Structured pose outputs
● ● ● ● ● ● ●
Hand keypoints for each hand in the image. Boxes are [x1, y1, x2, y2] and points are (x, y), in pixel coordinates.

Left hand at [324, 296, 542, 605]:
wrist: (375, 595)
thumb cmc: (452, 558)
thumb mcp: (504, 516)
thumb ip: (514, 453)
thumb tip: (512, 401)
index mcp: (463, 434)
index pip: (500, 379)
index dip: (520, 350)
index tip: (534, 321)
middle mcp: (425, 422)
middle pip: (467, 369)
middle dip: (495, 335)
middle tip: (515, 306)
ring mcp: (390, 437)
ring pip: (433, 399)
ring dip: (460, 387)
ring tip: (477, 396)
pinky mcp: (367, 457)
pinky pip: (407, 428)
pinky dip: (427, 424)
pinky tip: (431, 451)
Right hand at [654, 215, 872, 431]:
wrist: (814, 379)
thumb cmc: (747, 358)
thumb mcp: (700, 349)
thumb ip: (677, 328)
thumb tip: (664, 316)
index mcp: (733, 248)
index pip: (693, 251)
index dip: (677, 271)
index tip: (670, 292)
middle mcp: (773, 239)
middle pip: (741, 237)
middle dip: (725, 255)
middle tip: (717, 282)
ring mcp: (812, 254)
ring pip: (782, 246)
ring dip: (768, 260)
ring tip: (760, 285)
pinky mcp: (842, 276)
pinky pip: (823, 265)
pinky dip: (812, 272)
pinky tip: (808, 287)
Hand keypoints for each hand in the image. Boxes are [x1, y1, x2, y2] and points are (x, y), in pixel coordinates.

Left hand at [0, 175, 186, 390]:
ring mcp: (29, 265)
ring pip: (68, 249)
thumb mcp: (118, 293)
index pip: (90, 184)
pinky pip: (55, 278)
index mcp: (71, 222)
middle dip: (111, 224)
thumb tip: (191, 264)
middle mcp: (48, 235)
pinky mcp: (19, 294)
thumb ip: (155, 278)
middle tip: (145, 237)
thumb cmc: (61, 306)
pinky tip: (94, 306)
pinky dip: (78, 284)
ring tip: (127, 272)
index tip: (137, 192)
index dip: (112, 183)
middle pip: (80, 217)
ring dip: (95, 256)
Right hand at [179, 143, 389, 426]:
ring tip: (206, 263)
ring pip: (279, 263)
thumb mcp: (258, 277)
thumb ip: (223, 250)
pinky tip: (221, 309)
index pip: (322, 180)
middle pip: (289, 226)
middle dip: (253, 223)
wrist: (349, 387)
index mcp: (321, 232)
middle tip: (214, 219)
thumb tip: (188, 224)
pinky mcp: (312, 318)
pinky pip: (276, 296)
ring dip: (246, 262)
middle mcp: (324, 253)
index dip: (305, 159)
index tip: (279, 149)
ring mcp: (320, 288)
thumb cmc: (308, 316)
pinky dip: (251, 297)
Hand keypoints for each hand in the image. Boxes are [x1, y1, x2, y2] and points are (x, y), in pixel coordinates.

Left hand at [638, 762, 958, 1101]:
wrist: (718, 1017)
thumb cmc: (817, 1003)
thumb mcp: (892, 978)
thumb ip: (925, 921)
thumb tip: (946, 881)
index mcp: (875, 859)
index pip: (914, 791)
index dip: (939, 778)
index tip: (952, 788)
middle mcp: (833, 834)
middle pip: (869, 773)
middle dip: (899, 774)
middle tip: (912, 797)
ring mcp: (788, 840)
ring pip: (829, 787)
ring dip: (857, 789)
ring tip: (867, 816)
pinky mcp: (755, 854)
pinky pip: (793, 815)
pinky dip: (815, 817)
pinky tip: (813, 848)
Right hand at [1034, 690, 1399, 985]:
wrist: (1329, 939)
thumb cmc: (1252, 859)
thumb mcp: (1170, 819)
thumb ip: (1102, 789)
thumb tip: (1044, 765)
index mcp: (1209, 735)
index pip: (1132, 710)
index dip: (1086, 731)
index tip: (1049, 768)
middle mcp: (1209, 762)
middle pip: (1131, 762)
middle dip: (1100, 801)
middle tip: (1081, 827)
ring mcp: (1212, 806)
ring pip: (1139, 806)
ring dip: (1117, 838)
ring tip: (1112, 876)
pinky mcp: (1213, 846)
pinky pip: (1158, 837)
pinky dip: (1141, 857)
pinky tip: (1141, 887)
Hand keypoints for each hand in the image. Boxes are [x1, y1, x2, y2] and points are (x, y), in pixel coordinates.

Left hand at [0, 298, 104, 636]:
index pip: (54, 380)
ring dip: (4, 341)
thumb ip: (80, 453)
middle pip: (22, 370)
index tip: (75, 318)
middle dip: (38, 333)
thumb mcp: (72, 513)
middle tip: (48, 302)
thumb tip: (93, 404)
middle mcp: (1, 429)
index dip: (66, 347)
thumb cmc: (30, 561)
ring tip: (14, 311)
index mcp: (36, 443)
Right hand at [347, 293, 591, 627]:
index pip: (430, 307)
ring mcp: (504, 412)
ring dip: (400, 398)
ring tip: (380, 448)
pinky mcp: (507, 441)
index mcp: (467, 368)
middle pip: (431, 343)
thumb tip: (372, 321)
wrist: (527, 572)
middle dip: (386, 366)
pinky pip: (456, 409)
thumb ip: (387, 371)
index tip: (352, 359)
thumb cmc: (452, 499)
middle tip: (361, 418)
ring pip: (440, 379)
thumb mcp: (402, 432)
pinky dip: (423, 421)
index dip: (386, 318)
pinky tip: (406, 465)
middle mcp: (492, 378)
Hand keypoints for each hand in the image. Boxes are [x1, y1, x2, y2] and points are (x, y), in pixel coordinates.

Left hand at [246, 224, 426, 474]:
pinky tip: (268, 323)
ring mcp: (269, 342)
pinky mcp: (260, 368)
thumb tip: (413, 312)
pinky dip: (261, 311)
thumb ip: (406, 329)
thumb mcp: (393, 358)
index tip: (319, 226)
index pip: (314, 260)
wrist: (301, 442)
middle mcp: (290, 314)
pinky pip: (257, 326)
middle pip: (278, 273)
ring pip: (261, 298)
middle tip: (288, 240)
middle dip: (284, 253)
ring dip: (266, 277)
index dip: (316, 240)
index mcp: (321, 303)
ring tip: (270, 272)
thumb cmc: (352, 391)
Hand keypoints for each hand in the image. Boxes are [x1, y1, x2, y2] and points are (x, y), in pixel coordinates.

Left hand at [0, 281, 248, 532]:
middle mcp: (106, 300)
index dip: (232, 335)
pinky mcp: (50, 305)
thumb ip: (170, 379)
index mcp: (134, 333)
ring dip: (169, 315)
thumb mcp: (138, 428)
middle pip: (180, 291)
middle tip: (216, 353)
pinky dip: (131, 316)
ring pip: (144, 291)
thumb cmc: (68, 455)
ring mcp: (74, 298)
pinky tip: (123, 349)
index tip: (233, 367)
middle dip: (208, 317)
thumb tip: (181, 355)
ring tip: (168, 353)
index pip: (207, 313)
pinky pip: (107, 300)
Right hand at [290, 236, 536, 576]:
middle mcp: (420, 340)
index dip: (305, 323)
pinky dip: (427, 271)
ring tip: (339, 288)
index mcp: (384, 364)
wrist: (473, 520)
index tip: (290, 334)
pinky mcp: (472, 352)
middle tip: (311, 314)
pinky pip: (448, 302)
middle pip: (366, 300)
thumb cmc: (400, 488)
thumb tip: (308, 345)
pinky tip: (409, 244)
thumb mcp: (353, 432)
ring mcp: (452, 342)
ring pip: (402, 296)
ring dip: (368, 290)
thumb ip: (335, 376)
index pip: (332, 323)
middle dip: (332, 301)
● ● ● ● ● ● ●
## Task
For every line above with the word "Right" in it, make a copy.

## Result for this exercise
Right hand at [654, 215, 872, 431]:
Right hand at [179, 143, 389, 426]:
Right hand at [1034, 690, 1399, 985]:
Right hand at [347, 293, 591, 627]:
Right hand at [290, 236, 536, 576]:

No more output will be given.